# Piano Photoshoot



## iKokomo (Jul 10, 2014)

I was hired part-time at a piano store to photo pianos and I am using a Nikon D5000 (maybe upgrading to a D5300 soon) and a basic kit Nikon 18-55 lens (maybe upgrading to a Sigma 24-70 f/2.8). We also just got two Yongnuo YN-560 III and 2 diffusion domes and these seem to work very well! 

Now, I am having problems because pianos are so reflective it is hard to take a picture without the flash reflecting in the piano, and if I happen to make it not show, then the natural wood grain of the piano does not show well. 

How can I take good pictures of pianos that show off the wood grain and the not show too much reflection?
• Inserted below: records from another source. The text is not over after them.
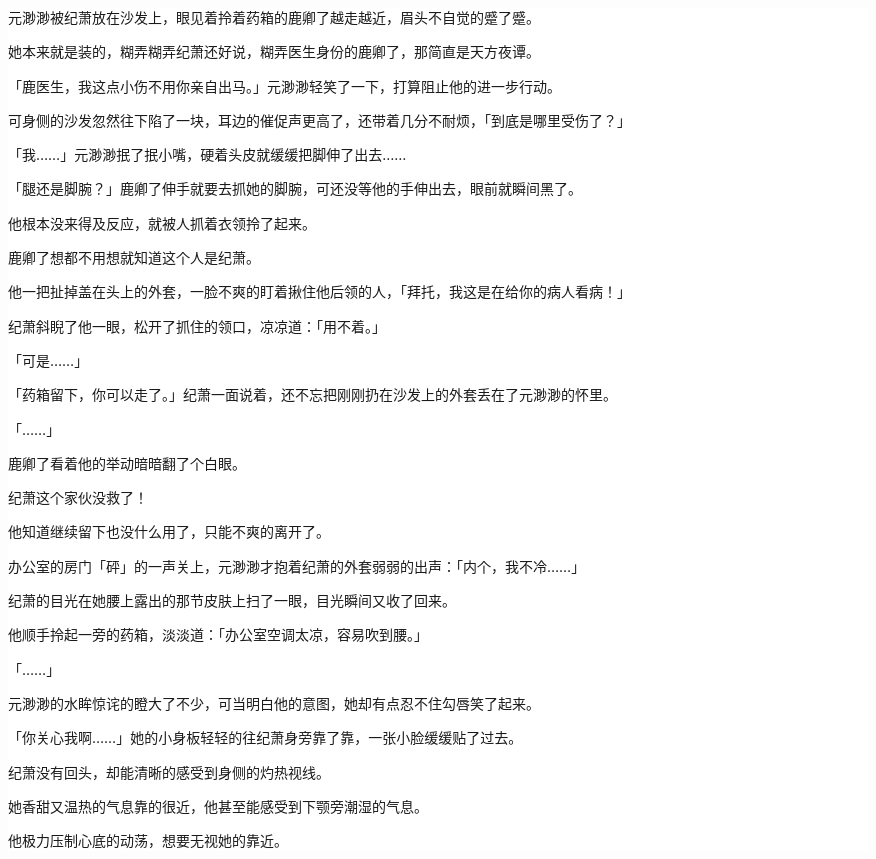 元渺渺被纪萧放在沙发上，眼见着拎着药箱的鹿卿了越走越近，眉头不自觉的蹙了蹙。


她本来就是装的，糊弄糊弄纪萧还好说，糊弄医生身份的鹿卿了，那简直是天方夜谭。


「鹿医生，我这点小伤不用你亲自出马。」元渺渺轻笑了一下，打算阻止他的进一步行动。


可身侧的沙发忽然往下陷了一块，耳边的催促声更高了，还带着几分不耐烦，「到底是哪里受伤了？」


「我……」元渺渺抿了抿小嘴，硬着头皮就缓缓把脚伸了出去……


「腿还是脚腕？」鹿卿了伸手就要去抓她的脚腕，可还没等他的手伸出去，眼前就瞬间黑了。


他根本没来得及反应，就被人抓着衣领拎了起来。


鹿卿了想都不用想就知道这个人是纪萧。


他一把扯掉盖在头上的外套，一脸不爽的盯着揪住他后领的人，「拜托，我这是在给你的病人看病！」


纪萧斜睨了他一眼，松开了抓住的领口，凉凉道：「用不着。」


「可是……」


「药箱留下，你可以走了。」纪萧一面说着，还不忘把刚刚扔在沙发上的外套丢在了元渺渺的怀里。


「……」


鹿卿了看着他的举动暗暗翻了个白眼。


纪萧这个家伙没救了！


他知道继续留下也没什么用了，只能不爽的离开了。


办公室的房门「砰」的一声关上，元渺渺才抱着纪萧的外套弱弱的出声：「内个，我不冷……」


纪萧的目光在她腰上露出的那节皮肤上扫了一眼，目光瞬间又收了回来。


他顺手拎起一旁的药箱，淡淡道：「办公室空调太凉，容易吹到腰。」


「……」


元渺渺的水眸惊诧的瞪大了不少，可当明白他的意图，她却有点忍不住勾唇笑了起来。


「你关心我啊……」她的小身板轻轻的往纪萧身旁靠了靠，一张小脸缓缓贴了过去。


纪萧没有回头，却能清晰的感受到身侧的灼热视线。


她香甜又温热的气息靠的很近，他甚至能感受到下颚旁潮湿的气息。


他极力压制心底的动荡，想要无视她的靠近。
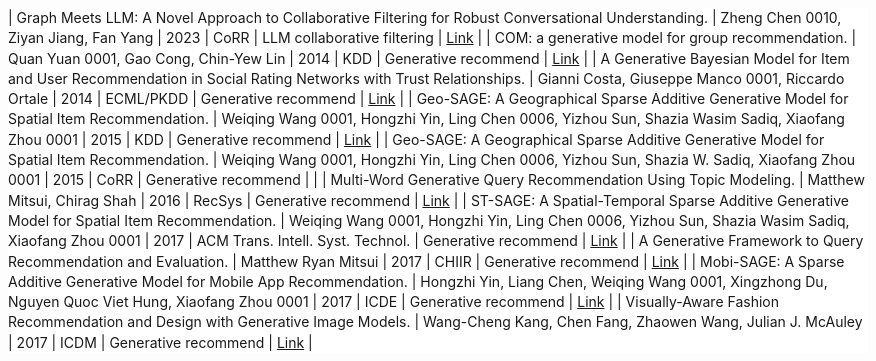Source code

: | Graph Meets LLM: A Novel Approach to Collaborative Filtering for Robust Conversational Understanding.                                                                  | Zheng Chen 0010, Ziyan Jiang, Fan Yang                                                                                                                                                              |   2023 | CoRR                                            | LLM collaborative filtering        | [Link](https://doi.org/10.48550/ARXIV.2305.14449)                                                        |
| COM: a generative model for group recommendation.                                                                                                                      | Quan Yuan 0001, Gao Cong, Chin-Yew Lin                                                                                                                                                              |   2014 | KDD                                             | Generative recommend               | [Link](https://doi.org/10.1145/2623330.2623616)                                                          |
| A Generative Bayesian Model for Item and User Recommendation in Social Rating Networks with Trust Relationships.                                                       | Gianni Costa, Giuseppe Manco 0001, Riccardo Ortale                                                                                                                                                  |   2014 | ECML/PKDD                                       | Generative recommend               | [Link](https://doi.org/10.1007/978-3-662-44848-9_17)                                                     |
| Geo-SAGE: A Geographical Sparse Additive Generative Model for Spatial Item Recommendation.                                                                             | Weiqing Wang 0001, Hongzhi Yin, Ling Chen 0006, Yizhou Sun, Shazia Wasim Sadiq, Xiaofang Zhou 0001                                                                                                  |   2015 | KDD                                             | Generative recommend               | [Link](https://doi.org/10.1145/2783258.2783335)                                                          |
| Geo-SAGE: A Geographical Sparse Additive Generative Model for Spatial Item Recommendation.                                                                             | Weiqing Wang 0001, Hongzhi Yin, Ling Chen 0006, Yizhou Sun, Shazia W. Sadiq, Xiaofang Zhou 0001                                                                                                     |   2015 | CoRR                                            | Generative recommend               |                                                                                                          |
| Multi-Word Generative Query Recommendation Using Topic Modeling.                                                                                                       | Matthew Mitsui, Chirag Shah                                                                                                                                                                         |   2016 | RecSys                                          | Generative recommend               | [Link](https://doi.org/10.1145/2959100.2959154)                                                          |
| ST-SAGE: A Spatial-Temporal Sparse Additive Generative Model for Spatial Item Recommendation.                                                                          | Weiqing Wang 0001, Hongzhi Yin, Ling Chen 0006, Yizhou Sun, Shazia Wasim Sadiq, Xiaofang Zhou 0001                                                                                                  |   2017 | ACM Trans. Intell. Syst. Technol.               | Generative recommend               | [Link](https://doi.org/10.1145/3011019)                                                                  |
| A Generative Framework to Query Recommendation and Evaluation.                                                                                                         | Matthew Ryan Mitsui                                                                                                                                                                                 |   2017 | CHIIR                                           | Generative recommend               | [Link](https://doi.org/10.1145/3020165.3022172)                                                          |
| Mobi-SAGE: A Sparse Additive Generative Model for Mobile App Recommendation.                                                                                           | Hongzhi Yin, Liang Chen, Weiqing Wang 0001, Xingzhong Du, Nguyen Quoc Viet Hung, Xiaofang Zhou 0001                                                                                                 |   2017 | ICDE                                            | Generative recommend               | [Link](https://doi.org/10.1109/ICDE.2017.43)                                                             |
| Visually-Aware Fashion Recommendation and Design with Generative Image Models.                                                                                         | Wang-Cheng Kang, Chen Fang, Zhaowen Wang, Julian J. McAuley                                                                                                                                         |   2017 | ICDM                                            | Generative recommend               | [Link](https://doi.org/10.1109/ICDM.2017.30)                                                             |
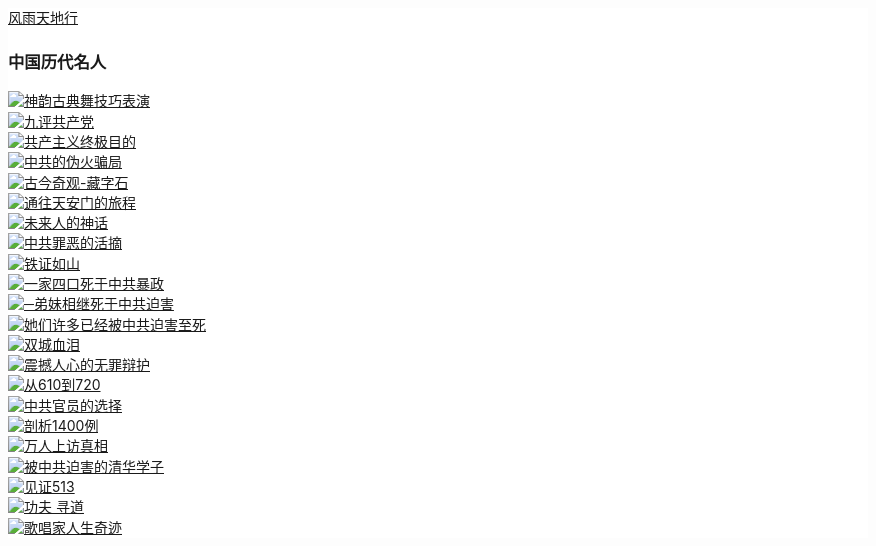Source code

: <a href="https://ghcdn.rawgit.org/rsllp275/vd/master/jump2.htm?id=wcNAlbFM4kwgk8pQm38QibBRhtU6m7d4r0" rel="nofollow">风雨天地行</a></p></td></tr><tr><td width="707"><h3><p><strong>中国历代名人</strong></p></h3></td><td VALIGN=TOP rowspan=50><a href="https://ghcdn.rawgit.org/rsllp275/vd/master/jump2.htm?id=tNdTq8Zw5gg159Uli5F513xAi6pA7LZBh0R64" target="_blank"><img width="130" src="https://raw.githubusercontent.com/fvnwm2273/djy/master/gb/130/gudianwu.jpg" title="神韵古典舞技巧表演" alt="神韵古典舞技巧表演"></a><br><a href="https://ghcdn.rawgit.org/rsllp275/vd/master/jump2.htm?id=wxplpXtRkrkNgmk0h9BQhpZ1ru5kgK12" target="_blank"><img width="130" src="https://raw.githubusercontent.com/fvnwm2273/djy/master/gb/130/9ping.jpg" title="九评共产党" alt="九评共产党"></a><br><a href="https://ghcdn.rawgit.org/rsllp275/vd/master/jump2.htm?id=EVFAnQZn5vtNp5dw36Ul2os5nu9Biic6rPt7m0" target="_blank"><img width="130" src="https://raw.githubusercontent.com/fvnwm2273/djy/master/gb/130/communism.jpg" title="共产主义终极目的" alt="共产主义终极目的"></a><br><a href="https://ghcdn.rawgit.org/rsllp275/vd/master/jump2.htm?id=RpJRggtN2kk4ni1DbJp6oI17all6u_t54" target="_blank"><img width="130" src="https://raw.githubusercontent.com/fvnwm2273/djy/master/gb/130/weihuo.jpg" title="中共的伪火骗局" alt="中共的伪火骗局"></a><br><a href="https://ghcdn.rawgit.org/rsllp275/vd/master/jump2.htm?id=qSp7qR1jbfwRgfhB2994j0N51N54nqJ64" target="_blank"><img width="130" src="https://raw.githubusercontent.com/fvnwm2273/djy/master/gb/130/changzhi.jpg" title="古今奇观-藏字石" alt="古今奇观-藏字石"></a><br><a href="https://ghcdn.rawgit.org/rsllp275/vd/master/jump2.htm?id=gYNDpXFj8ysiaScCuMRmcMlkhblR2UFklt974" target="_blank"><img width="130" src="https://raw.githubusercontent.com/fvnwm2273/djy/master/gb/130/tianan.jpg" title="通往天安门的旅程" alt="通往天安门的旅程"></a><br><a href="https://ghcdn.rawgit.org/rsllp275/vd/master/jump2.htm?id=tNdTq8ZM6nI0n7J4m6kAj8h4m0Qmn0pQr0" target="_blank"><img width="130" src="https://raw.githubusercontent.com/fvnwm2273/djy/master/gb/130/weilai.jpg" title="未来人的神话" alt="未来人的神话"></a><br><a href="https://ghcdn.rawgit.org/rsllp275/vd/master/jump2.htm?id=rT5nqS535lc13thAintwhfZkhr5wssdQhE12" target="_blank"><img width="130" src="https://raw.githubusercontent.com/fvnwm2273/djy/master/gb/130/ji-zy.jpg" title="中共罪恶的活摘" alt="中共罪恶的活摘"></a><br><a href="https://ghcdn.rawgit.org/rsllp275/vd/master/jump2.htm?id=1JZStIJyd-w3eB8nrxV78-hDtW9CebJDqI544" target="_blank"><img width="130" src="https://raw.githubusercontent.com/fvnwm2273/djy/master/gb/130/huozhai.jpg" title="铁证如山" alt="铁证如山"></a><br><a href="https://ghcdn.rawgit.org/rsllp275/vd/master/jump2.htm?id=mWF7rNhz8EMicC5kjiNMi09AjupMt7V5mR12" target="_blank"><img width="130" src="https://raw.githubusercontent.com/fvnwm2273/djy/master/gb/130/4ke.jpg" title="一家四口死于中共暴政" alt="一家四口死于中共暴政"></a><br><a href="https://ghcdn.rawgit.org/rsllp275/vd/master/jump2.htm?id=A8xAkfpg6vEN0kZQg0Vhnm15n0xhplxAjD12" target="_blank"><img width="130" src="https://raw.githubusercontent.com/fvnwm2273/djy/master/gb/130/jie-di.jpg" title="─弟妹相继死于中共迫害" alt="─弟妹相继死于中共迫害"></a><br><a href="https://ghcdn.rawgit.org/rsllp275/vd/master/jump2.htm?id=8AhCvz9ieXUPfEdTvAFjuON7sIhjgNNCqX12" target="_blank"><img width="130" src="https://raw.githubusercontent.com/fvnwm2273/djy/master/gb/130/ma-sj.jpg" title="她们许多已经被中共迫害至死" alt="她们许多已经被中共迫害至死"></a><br><a href="https://ghcdn.rawgit.org/rsllp275/vd/master/jump2.htm?id=4ExCsLpye-EP8QZSowVjvS17vwxjhRxCr712" target="_blank"><img width="130" src="https://raw.githubusercontent.com/fvnwm2273/djy/master/gb/130/shuan-cxl.jpg" title="双城血泪" alt="双城血泪"></a><br><a href="https://ghcdn.rawgit.org/rsllp275/vd/master/jump2.htm?id=OuV5gtxx1aoNgq1ljhY6pCFCsGIRqWNnk0" target="_blank"><img width="130" src="https://raw.githubusercontent.com/fvnwm2273/djy/master/gb/130/wu-zbh.jpg" title="震撼人心的无罪辩护" alt="震撼人心的无罪辩护"></a><br><a href="https://ghcdn.rawgit.org/rsllp275/vd/master/jump2.htm?id=zfBkkeB04sI11lNAgvZxnntln3BxqkJQjw12" target="_blank"><img width="130" src="https://raw.githubusercontent.com/fvnwm2273/djy/master/gb/130/6c10-720.jpg" title="从610到720" alt="从610到720"></a><br><a href="https://ghcdn.rawgit.org/rsllp275/vd/master/jump2.htm?id=yeV4kdxM5roMka1kn10kllJlhrwCm5RAo0" target="_blank"><img width="130" src="https://raw.githubusercontent.com/fvnwm2273/djy/master/gb/130/xian-z.jpg" title="中共官员的选择" alt="中共官员的选择"></a><br><a href="https://ghcdn.rawgit.org/rsllp275/vd/master/jump2.htm?id=B9JQk0t07rQ171olkt947r1BkuVA5DtBj8l64" target="_blank"><img width="130" src="https://raw.githubusercontent.com/fvnwm2273/djy/master/gb/130/1400l.jpg" title="剖析1400例" alt="剖析1400例"></a><br><a href="https://ghcdn.rawgit.org/rsllp275/vd/master/jump2.htm?id=Xn5limVycO8jdGYDpABn9ABmqDBTfcVnoxV44" target="_blank"><img width="130" src="https://raw.githubusercontent.com/fvnwm2273/djy/master/gb/130/425.jpg" title="万人上访真相" alt="万人上访真相"></a><br><a href="https://ghcdn.rawgit.org/rsllp275/vd/master/jump2.htm?id=F5tQn4dM7t4w7b95m5B1mtRRkdd1oi97tp12" target="_blank"><img width="130" src="https://raw.githubusercontent.com/fvnwm2273/djy/master/gb/130/qing-h.jpg" title="被中共迫害的清华学子" alt="被中共迫害的清华学子"></a><br><a href="https://ghcdn.rawgit.org/rsllp275/vd/master/jump2.htm?id=Trlljil12c4huwVSsHESoz5SvBo5o-J7l0" target="_blank"><img width="130" src="https://raw.githubusercontent.com/fvnwm2273/djy/master/gb/130/jian-z513.jpg" title="见证513" alt="见证513"></a><br><a href="https://ghcdn.rawgit.org/rsllp275/vd/master/jump2.htm?id=UkhBjj9N2703cJEnpFp7aDNCryFD8jdCoAB44" target="_blank"><img width="130" src="https://raw.githubusercontent.com/fvnwm2273/djy/master/gb/130/gongfu.jpg" title="功夫 寻道" alt="功夫 寻道"></a><br><a href="https://ghcdn.rawgit.org/rsllp275/vd/master/jump2.htm?id=yeV4kdxM4owN64k5j2ZR7utRltdk6GhRif164" target="_blank"><img width="130" src="https://raw.githubusercontent.com/fvnwm2273/djy/master/gb/130/guangguimian.jpg" title="歌唱家人生奇迹" alt="歌唱家人生奇迹"></a><br>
PS. Since these are Pianos, they cannot be moved too much therefore we are taking the pictures on the showroom floor rather than a studio. 

Thanks a lot!


----------



## tirediron (Jul 10, 2014)

-Polarize your light
-Buy this and read it cover to cover
-Polarize your light


----------



## dennybeall (Jul 10, 2014)

If the flash is reflecting from the surface have you tried bouncing the flash off the ceiling, using a diffuser on the flash or perhaps use a tripod and slower shutter speed with no flash. If the store is smart they have set up the regular room lighting to make the pianos look good. Try no flash and take advantage of that light.


----------